Yesterday’s statement said Ni Qingping, former head of China Securities Finance Corporation, called for tighter regulation of foreign exchange inflows during China’s opening of its financial market to avoid systemic risks.
Ni added that the unified management and monitoring of investment accounts, as well as transparent disclosure of pre-investment financial status, could be adopted to tighten foreign capital regulation.
The remarks came during his keynote address at an event hosted by the International Financial Forum in Guangzhou yesterday.
In addition, the China Banking and Insurance Regulatory Commission said: “The country will experiment with retirement savings products at state-owned banks in some cities to diversify its retirement financial plans.”
“The products developed by the CPC and the People’s Bank of China (the central bank) are long-term investments with stable returns, and are suitable for risk-averse residents,” the commission added.
According to initial plans, each of the four state-owned banks will be able to process 10 billion yuan (about $ 1.47 billion) during the one-year trial period, as the four deadlines for these products have been set from five to 20 years, over five-year periods. . The banks involved are: Industrial and Commercial Bank of China, Agricultural Bank of China, Bank of China and China Construction Bank.
A recent central bank report showed that cross-border use of the renminbi reached 9.7 trillion yuan (about $ 1.45 trillion) in the first quarter of this year, 8 percent year-on-year.
The figure includes 4.8 billion yuan in receipts and 4.9 billion yuan in payments, the report said.
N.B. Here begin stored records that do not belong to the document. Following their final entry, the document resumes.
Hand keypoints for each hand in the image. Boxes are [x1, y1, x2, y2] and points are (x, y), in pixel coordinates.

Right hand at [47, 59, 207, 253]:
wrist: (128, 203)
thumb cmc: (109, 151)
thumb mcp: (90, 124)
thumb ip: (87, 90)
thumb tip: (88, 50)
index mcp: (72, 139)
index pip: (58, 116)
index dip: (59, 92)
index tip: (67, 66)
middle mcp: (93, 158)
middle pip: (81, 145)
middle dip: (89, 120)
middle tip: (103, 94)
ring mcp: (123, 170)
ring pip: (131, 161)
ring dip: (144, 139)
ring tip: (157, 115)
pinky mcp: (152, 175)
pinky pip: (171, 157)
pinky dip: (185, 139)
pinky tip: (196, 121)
Cross-border RMB receipts and current account payments totaled 2.1 trillion yuan, up 23 percent year-on-year.
Of this figure, renminbi receipts and payments for goods trade stood at 1.6 trillion yuan, while renminbi receipts and payments for services trade and other current accounts reached 478.3 billion yuan.
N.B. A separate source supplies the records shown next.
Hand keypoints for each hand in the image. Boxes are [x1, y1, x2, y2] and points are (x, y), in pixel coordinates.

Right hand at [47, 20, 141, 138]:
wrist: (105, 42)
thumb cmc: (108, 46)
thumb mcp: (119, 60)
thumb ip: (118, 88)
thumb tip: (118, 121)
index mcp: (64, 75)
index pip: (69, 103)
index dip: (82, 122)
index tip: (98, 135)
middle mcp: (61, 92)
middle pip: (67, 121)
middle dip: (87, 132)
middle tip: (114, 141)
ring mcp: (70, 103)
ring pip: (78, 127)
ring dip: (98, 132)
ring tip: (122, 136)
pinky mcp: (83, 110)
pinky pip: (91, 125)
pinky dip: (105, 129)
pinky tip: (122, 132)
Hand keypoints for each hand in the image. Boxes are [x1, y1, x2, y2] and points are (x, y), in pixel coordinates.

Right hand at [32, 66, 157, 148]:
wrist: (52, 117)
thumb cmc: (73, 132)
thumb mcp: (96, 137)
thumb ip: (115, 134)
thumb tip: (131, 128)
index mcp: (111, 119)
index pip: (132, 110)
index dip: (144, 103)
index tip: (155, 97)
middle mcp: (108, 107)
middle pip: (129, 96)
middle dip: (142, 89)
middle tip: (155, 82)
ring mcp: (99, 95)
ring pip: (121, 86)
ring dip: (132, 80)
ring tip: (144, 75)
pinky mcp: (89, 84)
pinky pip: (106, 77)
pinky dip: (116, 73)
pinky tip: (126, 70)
The figure for cross-border RMB receipts and payments under capital accounts was 7.6 trillion yuan, 5 percent year-on-year.
In the technology sector, Li Ming, Deputy Minister of Science and Technology, said: “The sector has undergone historical, comprehensive and structural changes over the past decade.”
“China has fully joined the global innovation action network, and its scientific and technological developments demonstrate the extent of the sector’s overall planning and development trend, which is characterized by the features of the new era,” Li told a news conference. .
Li pointed out that the country has spent 2.7 times on the R&D sector over the past year 2021 compared to the level recorded in 2012, which set a new record level of 2.44 percent of the country’s GDP , while basic research expenditure was 3.4 times the level in 2012. …
“China has risen to 12th position in the Global Innovation Index 2021, rising from 34th place in 2012 to becoming the only country in the world to make sustained and rapid progress,” Li said.
Over the past decade, the level of scientific research and comprehensive strength in the disciplines of science and technology has improved significantly, while several disciplines have reached internationally leading levels, and many locally developed advanced equipment and a number of locally developed systems have been put into use, which has effectively improved the level of rapid industrial upgrade. .
Li said China’s scientific and technological development has become the primary driving force for supporting and guiding the country’s high quality economic development and improving people’s existence.
And sterilization services in China are spraying tons of chemicals, from streets to apartments to pets, in its quest to eliminate the Corona virus, though the effectiveness of this measure to combat the epidemic is being questioned.
China, where Covid-19 first appeared in late 2019, saw a resurgence of the epidemic at the beginning of the year with the mutated Omicron, causing the closure of entire cities, especially the most populous Shanghai .
The sterilization campaign, which is part of the “zero covid” strategy, is a systemic attack on the virus, a local official explained in early May.
Videos circulating online showed employees in full protective equipment spraying flats whose residents had been moved to the quarantine center.
No personal belongings, such as furniture, clothing and food, escaped the spray disinfectant in the houses from which the residents had to leave for this purpose.
Outside, the wave of sterilization has reached sidewalks, building walls and even gardens. Experts believe that these efforts are not helpful in light of a virus that spreads primarily through the air when you cough or sneeze.
“Extensive disinfection is not necessary because infection by touching infected surfaces is not a major cause of transmission,” explained Yanzhong Huang, a fellow at the Council on Foreign Relations in New York.